Newton-CG methods for nonconvex unconstrained optimization with Hölder continuous Hessian
Chuan He, Heng Huang, Zhaosong Lu
TL;DR
This work advances second-order nonconvex optimization by developing Newton-CG methods tailored to Hölder-continuous Hessians. It presents a parameter-aware Newton-CG and a fully parameter-free variant that leverages a backtracking scheme to estimate the Hölder parameters on the fly, both achieving the best-known iteration and operation complexities for finding approximate first- and second-order stationary points. The parameter-free method preserves theoretical optimality while delivering practical gains, as supported by numerical tests on infeasibility-detection and simple neural-net models where it outperforms a cubic-regularized Newton baseline. Overall, the paper offers implementable, complexity-optimal second-order strategies with robust SOSP guarantees under Hölder Hessian continuity, including improved Lipschitz-Hessian dependencies in the ν=1 case.
Abstract
In this paper we consider a nonconvex unconstrained optimization problem minimizing a twice differentiable objective function with Hölder continuous Hessian. Specifically, we first propose a Newton-conjugate gradient (Newton-CG) method for finding an approximate first- and second-order stationary point of this problem, assuming the associated the Hölder parameters are explicitly known. Then we develop a parameter-free Newton-CG method without requiring any prior knowledge of these parameters.
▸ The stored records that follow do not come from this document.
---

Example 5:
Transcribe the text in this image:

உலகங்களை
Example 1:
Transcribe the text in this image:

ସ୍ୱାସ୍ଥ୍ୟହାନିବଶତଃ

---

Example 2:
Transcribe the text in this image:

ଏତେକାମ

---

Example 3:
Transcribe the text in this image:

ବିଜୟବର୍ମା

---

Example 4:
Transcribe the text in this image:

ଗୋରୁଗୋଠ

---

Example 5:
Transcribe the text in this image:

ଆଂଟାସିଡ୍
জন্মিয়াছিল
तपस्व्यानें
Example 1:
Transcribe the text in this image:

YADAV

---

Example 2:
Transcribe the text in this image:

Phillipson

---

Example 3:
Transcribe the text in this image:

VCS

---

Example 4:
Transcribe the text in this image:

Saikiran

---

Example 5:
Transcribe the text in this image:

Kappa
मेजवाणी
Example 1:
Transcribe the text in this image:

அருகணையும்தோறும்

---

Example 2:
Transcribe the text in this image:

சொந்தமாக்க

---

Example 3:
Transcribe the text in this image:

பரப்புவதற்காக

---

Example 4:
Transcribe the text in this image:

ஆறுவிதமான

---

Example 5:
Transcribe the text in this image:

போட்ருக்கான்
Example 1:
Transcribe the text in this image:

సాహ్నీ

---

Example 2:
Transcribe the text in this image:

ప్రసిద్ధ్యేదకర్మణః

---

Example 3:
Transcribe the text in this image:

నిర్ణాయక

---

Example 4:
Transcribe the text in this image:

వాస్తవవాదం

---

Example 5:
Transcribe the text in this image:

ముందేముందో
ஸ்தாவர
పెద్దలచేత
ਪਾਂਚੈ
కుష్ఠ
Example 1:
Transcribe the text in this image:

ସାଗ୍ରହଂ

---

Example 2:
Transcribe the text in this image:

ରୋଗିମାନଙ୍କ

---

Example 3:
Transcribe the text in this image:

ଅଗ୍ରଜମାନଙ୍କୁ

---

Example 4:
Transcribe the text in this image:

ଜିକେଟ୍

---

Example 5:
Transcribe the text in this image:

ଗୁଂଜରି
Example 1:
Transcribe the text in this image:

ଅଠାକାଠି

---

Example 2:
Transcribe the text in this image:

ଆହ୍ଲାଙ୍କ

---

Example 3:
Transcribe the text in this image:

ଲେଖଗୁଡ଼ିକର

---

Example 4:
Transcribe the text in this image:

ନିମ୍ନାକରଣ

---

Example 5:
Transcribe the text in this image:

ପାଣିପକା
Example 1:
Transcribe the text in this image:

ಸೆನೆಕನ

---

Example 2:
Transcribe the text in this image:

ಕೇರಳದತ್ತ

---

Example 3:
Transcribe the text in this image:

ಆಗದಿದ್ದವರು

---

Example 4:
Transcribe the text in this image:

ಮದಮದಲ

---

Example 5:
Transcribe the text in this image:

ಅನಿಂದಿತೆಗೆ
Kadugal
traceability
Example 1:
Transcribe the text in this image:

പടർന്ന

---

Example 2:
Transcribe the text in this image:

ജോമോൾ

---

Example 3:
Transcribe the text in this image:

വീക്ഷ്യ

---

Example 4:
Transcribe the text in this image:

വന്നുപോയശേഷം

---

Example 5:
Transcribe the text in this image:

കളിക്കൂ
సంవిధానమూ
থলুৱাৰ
To the best of our knowledge, this method is the first parameter-free second-order method achieving the best-known iteration and operation complexity for finding an approximate first- and second-order stationary point of this problem. Finally, we present preliminary numerical results to demonstrate the superior practical performance of our parameter-free Newton-CG method over a well-known regularized Newton method.